Deconstructing "The Child"
At a particular moment in the late nineteenth century, Anglo-American culture began to sever the notion of children as an age-bound group from the romanticized figure of “the child.” That severance took a serious degree of violence to pull off. Paeans of innocence and sentimentality had naturalized dependency and property relations, and Victorians called this violent form of attachment love, whose site was the bourgeois family. This sanctification of modern, precious childhood was achieved in metropoles like London and New York City by unleashing some of the largest projects of death and alienation the world had ever seen. Poor children were worked to death in the factories. Black and Indigenous children in settler colonies were barred from the protectable status of the child through incarceration and planned genocide—a tradition that continues to this day. Little reaches more nauseating contradiction in the colonial and capitalist present than the putative care for children. The very notion of care naturalizes the material and psychic dehumanization of children as fundamentally inferior people undeserving of respect. Perhaps unbelievably, the many harms done to children in the name of care are conventionally rationalized as part of loving them. This historical domestication of children is a record of primitive accumulation: the sexualizing and racializing practices that have robbed them of their bodies, minds, and souls, covered over by the idolatry of that squeaky-clean thing we call the child.[1]
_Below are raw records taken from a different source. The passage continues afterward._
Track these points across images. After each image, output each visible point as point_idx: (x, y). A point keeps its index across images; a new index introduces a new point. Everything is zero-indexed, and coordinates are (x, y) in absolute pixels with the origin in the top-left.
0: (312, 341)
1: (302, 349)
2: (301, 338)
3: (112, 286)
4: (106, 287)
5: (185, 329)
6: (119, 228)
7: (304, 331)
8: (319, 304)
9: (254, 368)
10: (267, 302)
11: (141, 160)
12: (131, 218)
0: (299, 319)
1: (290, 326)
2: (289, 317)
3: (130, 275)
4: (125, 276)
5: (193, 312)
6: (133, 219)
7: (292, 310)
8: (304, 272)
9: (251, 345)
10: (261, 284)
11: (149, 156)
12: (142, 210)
Childhood may be one of the only socially degraded statuses that, in theory, every person passes through. No wonder, then, that psychoanalysis should have discovered the apparent amnesia about it in adults. Somehow, once it becomes memory, we ironically cannot remember what it really felt like to be children in the present tense.[2] (To which we might respond, of course, who would want to remember that?) But in truth, we know that many groups of people are structurally deprived of anything like a childhood in the first place, or they experience infantilization throughout their lives. These are two of the many denials effected by the ideology of the child. Childhood is only shared retrospectively by those adults who made it out. Some of us face population-level killing projects directed intentionally at Black children, Indigenous children, disabled children, migrant children, trans children, and poor children because we are most vulnerable in childhood. From this position, we might reframe the psychoanalytic etching of trauma’s deferred structure as the practical matter of having survived childhoods that were not childhoods at all.[3] Call us un-children. It’s an ugly phrase, and I don’t know if the mark wears with age.
I have come out swinging on purpose, not out of a surplus of certainty or a defensive insecurity. The sentimental ideology around children has left critics of the concept of the child with the difficult task of convincing readers they should question deeply rooted inequities that have shaped them inside-out from birth, if not long prior. Perhaps I was primed to become a scholar of childhood because my own was so convincingly inadequate to its stated function of nurturing my growth into something desirable. Like many of the un-children I have invoked, I never much felt myself to coincide with the category. Precocity was first and foremost a response to the threats forming my environment even before I had language for them. Repeated flashes hardened my nervous system through the originary insult of being called a faggot, or a white teacher not letting my turbaned grandfather pick me up after school because she didn’t believe we could be related. With time, by sacrificing something I could not yet consciously entertain, I was able to jury-rig precocious exposure into an inverse escape velocity. In a comparably safer adulthood, I could finally say out loud the things I wanted, like womanhood. And in writing a book about the remarkable transgender kids whose childhoods many decades before mine were nothing like mine, I became convinced that the main feature of the child is to wish away the inconvenience that almost no children qualify for its embrace. Its arithmetic is the stuff of the 1 percent.
The contemporary crises of the present lay bare that inadequacy in painfully dramatic fashion. In the United States alone, we know Black children can be killed with impunity by the police. We know trans children can be forcibly detransitioned and encouraged to kill themselves; we know migrant children can be ripped from their parents’ arms and locked up; and we know grade school children can be gunned down with assault rifles. That horrific knowledge, however, does not guarantee anything will improve for those children. In fact, it seems more like each of these kinds of children must be harmed to sustain something deemed more important, like mass incarceration, the moral purity of the Christian state, the sovereign integrity of the border, or the right of white people to stockpile weapons. Buckling under the spectacular cruelty of these rationalizations, stymied by world-historical levels of income inequality and a planetary climate crisis, and fearful of the fallacy that anyone could possibly parent their way out of such a situation, the generation coming of age today is often described as trying not to have children. Meanwhile, another cohort, increasingly with the backing of the state, legally compels gestation and birthing. No one may withdraw their desire from reproduction to the inverse extent that un-children must be culled.